Tomaschitz, R. (2020). Multiply broken power-law densities as survival functions: An alternative to Pareto and lognormal fits, Physica A 541, 123188,
Survival functions defined by multiply broken power-law densities are introduced to model firm-size data sets of four historical censuses reported in Montebruno et al., Physica A 523 (2019) 858. The survival functions (complementary cumulative distributions) are obtained by least-squares regression. The probability distributions are inferred from the analytic survival functions. The mean firm growth, the growth volatility and entropy evolution are calculated over a 30-year period covered by the censuses. A representation of the survival functions as single power-law density with varying exponent depending on firm size is derived. Index functions (i.e. rescaled logarithmic derivatives of survival functions) are used to demonstrate that neither Pareto power laws nor lognormal densities can accurately reproduce the tails of the firm-size distributions. Like the survival functions, the empirical rank-size relations of the four censuses also admit representation by broken power-law densities. A generating mechanism for empirically obtained broken power-law densities, based on the Fokker-Planck equation, is proposed as well.
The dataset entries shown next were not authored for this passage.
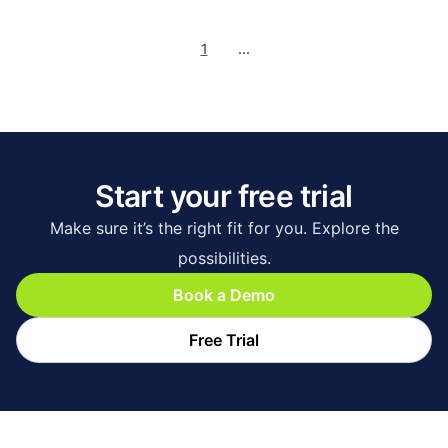
1
...
Start your free trial
Make sure it’s the right fit for you. Explore the
possibilities.
Book a Demo
Free Trial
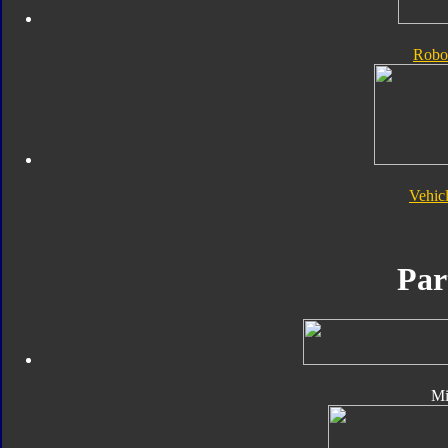
Robo
Vehic
Par
Mi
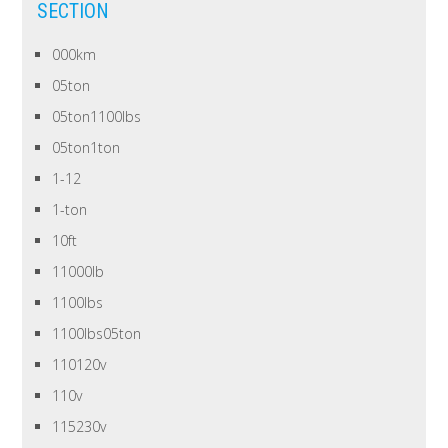
SECTION
000km
05ton
05ton1100lbs
05ton1ton
1-12
1-ton
10ft
11000lb
1100lbs
1100lbs05ton
110120v
110v
115230v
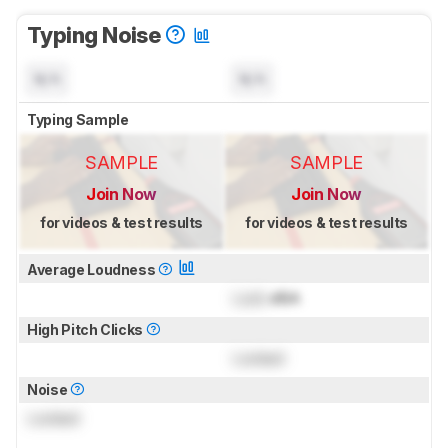
Typing Noise
N/A
N/A
Typing Sample
SAMPLE
SAMPLE
Join Now
Join Now
for videos & test results
for videos & test results
Average Loudness
Lock
dBA
High Pitch Clicks
Locked
Noise
Locked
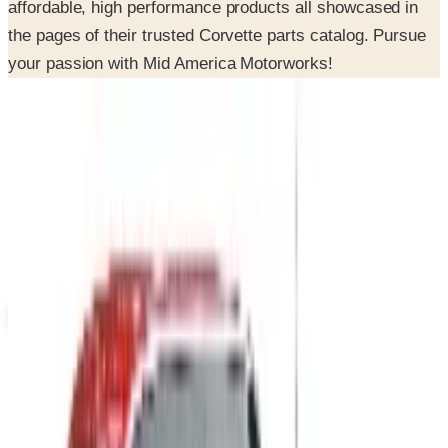
your passion with Mid America Motorworks!
SPONSORED
Potpourri
Up to 60% Off
Not valid with any other offer. Certificate is not redeemable for cash
nor is it valid toward previously purchased merchandise.
View Catalog
MID AMERICA CORVETTE 2026 CATALOG
2026
Coupons, news & more
B2B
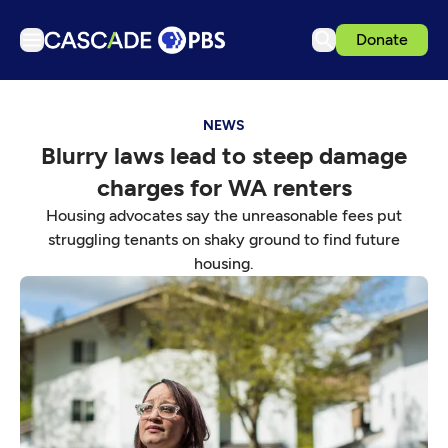
Donate
TV
NEWS
Articles
Blurry laws lead to steep damage
Podcasts
charges for WA renters
Events
Housing advocates say the unreasonable fees put
Get Passport
struggling tenants on shaky ground to find future
housing.
Schedule
Support us
Download the App
Search
Sign in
description: Roman Tomaschitz (2020) Multiply broken power-law densities as survival functions: An alternative to Pareto and lognormal fits, Physica A 541, 123188.
Keywords: Size distribution of firms; Multi-parameter distribution; Rank-size relation; Multiply broken power law; Varying power-law index; Nonlinear least-squares regression
The survival functions and rank-size relations of four historical firm censuses are studied.
These distributions can be represented by multiply broken power-law densities.
The power-law index of the survival functions strongly varies with firm size.
Significant deviations from Pareto and lognormal tail distributions are found.
The entropy converges to a stationary limit in the 30-year interval covered by the censuses.